*TASKS TO PERFORM*:
(1) Answer these questions from the passage on pillow mounds, one per line:
(a) Which letter did some pillow mounds follow in their arrangement?
(b) Where are pillow mounds found in the greatest density?
(c) What was the purpose of having the arms extend downhill?
(2) In the passage on pillow mounds, list every word or phrase enclosed in quotation marks.
(3) Continue the passage on pillow mounds, starting after its final sentence.

*TEXT BLOCK*:
____
The most characteristic structure of the "cony-garth" ("rabbit-yard") is the pillow mound. These were "pillow-like", oblong mounds with flat tops, frequently described as being "cigar-shaped", and sometimes arranged like the letter ⟨E⟩ or into more extensive, interconnected rows. Often these were provided with pre-built, stone-lined tunnels. The preferred orientation was on a gentle slope, with the arms extending downhill, to facilitate drainage. The soil needed to be soft, to accommodate further burrowing.

This type of architecture and animal husbandry has become obsolete, but numerous pillow mounds are still to be found in Britain, some of them maintained by English Heritage, with the greatest density being found on Dartmoor.
____
*DATASET EXTRACT*:
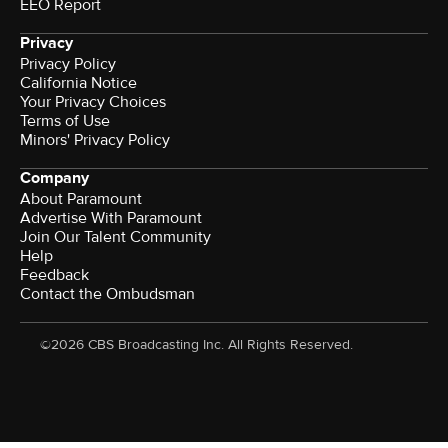
EEO Report
Privacy
Privacy Policy
California Notice
Your Privacy Choices
Terms of Use
Minors' Privacy Policy
Company
About Paramount
Advertise With Paramount
Join Our Talent Community
Help
Feedback
Contact the Ombudsman
©2026 CBS Broadcasting Inc. All Rights Reserved.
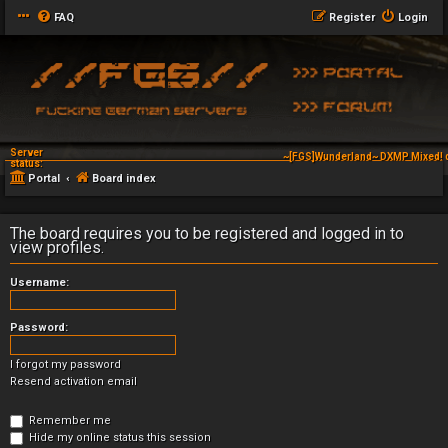
FAQ
Register
Login
Server
~[FGS]Wunderland~ DXMP Mixed! 
status:
Portal
Board index
The board requires you to be registered and logged in to
view profiles.
Username:
Password:
I forgot my password
Resend activation email
Remember me
Hide my online status this session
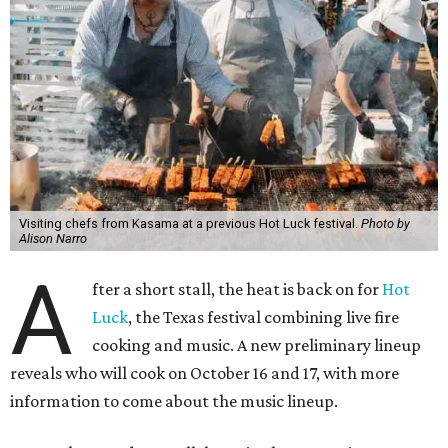
Visiting chefs from Kasama at a previous Hot Luck festival.
Photo by
Alison Narro
A
fter a short stall, the heat is back on for
Hot
Luck
, the Texas festival combining live fire
cooking and music. A new preliminary lineup
reveals who will cook on October 16 and 17, with more
information to come about the music lineup.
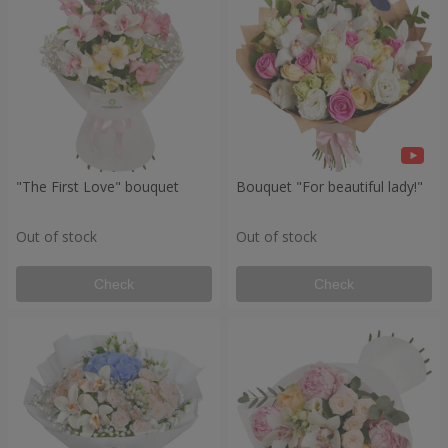
"The First Love" bouquet
Bouquet "For beautiful lady!"
Out of stock
Out of stock
Check
Check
____
*OUTPUTS BY TASK*:
(1)
(a) The letter ⟨E⟩.
(b) On Dartmoor.
(c) To facilitate drainage.

(2) "cony-garth", "rabbit-yard", "pillow-like", "cigar-shaped"

(3)
==Further evolution of the term==
Ultimately, the term "warren" was generalized to include wild burrows. According to the 1911 Encyclopædia Britannica: The word thus became used of a piece of ground preserved for these beasts of warren. It is now applied loosely to any piece of ground, whether preserved or not, where rabbits breed.
The use is further extended to any system of burrows, e.g., "prairie dog warren". By 1649, the term was applied to inferior, crowded human accommodations and meant "cluster of densely populated living spaces" (OED). Contemporarily, the leading use seems to be in the stock phrase "warren of cubicles" in the workplace.